On a larger scale or over multiple audit years, these numbers grow quickly.

When to Refuse a Certificate

You have the legal right to refuse a resale certificate and charge sales tax. Some situations where refusal is appropriate:

  1. The certificate is incomplete and the buyer will not provide the missing information.
  2. The permit number does not verify in the state's database.
  3. The certificate is from a restricted state (e.g., an out-of-state certificate used for an in-state purchase in California or Illinois).
  4. The purchase is obviously for personal use.

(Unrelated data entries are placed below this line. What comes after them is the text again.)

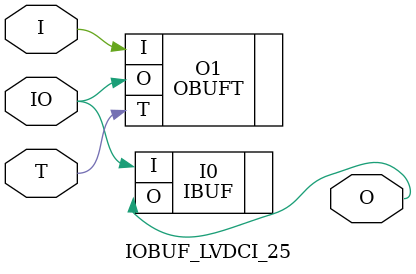
<source format=v>


`timescale  1 ps / 1 ps


module IOBUF_LVDCI_25 (O, IO, I, T);

    output O;

    inout  IO;

    input  I, T;

        OBUFT #(.IOSTANDARD("LVDCI_25") ) O1 (.O(IO), .I(I), .T(T)); 
	IBUF #(.IOSTANDARD("LVDCI_25"))  I0 (.O(O), .I(IO));
        

endmodule



</source>
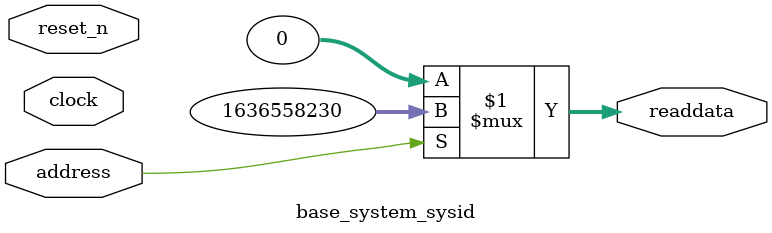
<source format=v>



// synthesis translate_off
`timescale 1ns / 1ps
// synthesis translate_on

// turn off superfluous verilog processor warnings 
// altera message_level Level1 
// altera message_off 10034 10035 10036 10037 10230 10240 10030 

module base_system_sysid (
               // inputs:
                address,
                clock,
                reset_n,

               // outputs:
                readdata
             )
;

  output  [ 31: 0] readdata;
  input            address;
  input            clock;
  input            reset_n;

  wire    [ 31: 0] readdata;
  //control_slave, which is an e_avalon_slave
  assign readdata = address ? 1636558230 : 0;

endmodule



</source>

The buyer is an individual with no apparent business, buying a single consumer item.
  5. The certificate is expired (for states with expiration dates).
  6. The buyer is evasive about their business or refuses to provide identification.

You do not owe the buyer a tax-free sale. Sales tax exemptions are a privilege, not a right, and they require proper documentation. If you are not comfortable with the certificate, charge the tax. The buyer can dispute it with you afterward by providing proper documentation.

Best Practices for Managing Resale Certificates

Create a Standard Process

Every employee who handles sales should know:

  1. What a resale certificate looks like
  2. How to check for completeness
  3. Where to file the certificate
  4. When to escalate to a manager

Use a Tracking System

Whether it is a spreadsheet, a filing cabinet, or integrated accounting software, you need a system that:

  • Links certificates to customer accounts
  • Flags customers with certificates on file
  • Tracks expiration dates (for Florida and other renewal states)
  • Stores digital copies of each certificate

Periodically Re-Verify

Set a schedule to re-verify permit numbers for your active tax-exempt customers. Annual re-verification catches permits that have been cancelled since the original certificate was filed.

Train Your Staff

A cashier or sales associate who has never seen a resale certificate will not know what to look for. Train your frontline staff on the basics: what the form looks like, which fields are required, and when to call a manager.

Keep a Log

Maintain a log of all resale certificates received, including:

  • Date received
  • Customer name and tax ID
  • State of issuance
  • Blanket or single purchase
  • Verification status (verified/pending/rejected)

For Buyers: Getting Your Certificate Right

If you are reading this as a buyer and want to ensure your suppliers accept your certificate without hesitation, here is what to do:

  1. Complete every field on the certificate. Leave nothing blank.
  2. Use the correct state form. If your supplier is in California and you are making a purchase in California, use a California resale certificate with a California seller's permit number.
  3. Provide your current, active permit number. If your permit has been renewed, use the updated information.
  4. Sign and date the certificate.
  5. Be prepared to explain your business. A brief description of what you sell and why you need the goods for resale goes a long way.

Need a resale certificate to present to your vendors? Apply for yours today.

Key Takeaways

  1. As a vendor, you are liable for uncollected sales tax if you accept an invalid or fraudulent resale certificate without exercising good faith.
  2. Good faith means verifying completeness, checking the permit number against state databases, and ensuring the purchase makes sense for the buyer's business.
  3. Keep certificates on file for at least 5 years. Organize them so you can produce any certificate quickly during an audit.
  4. States like California, Florida, and Illinois require in-state registration and do not accept out-of-state certificates.
  5. You have the right to refuse a certificate that appears invalid, incomplete, or suspicious.
  6. Create a repeatable process for accepting, verifying, filing, and re-verifying certificates. Train your staff on it.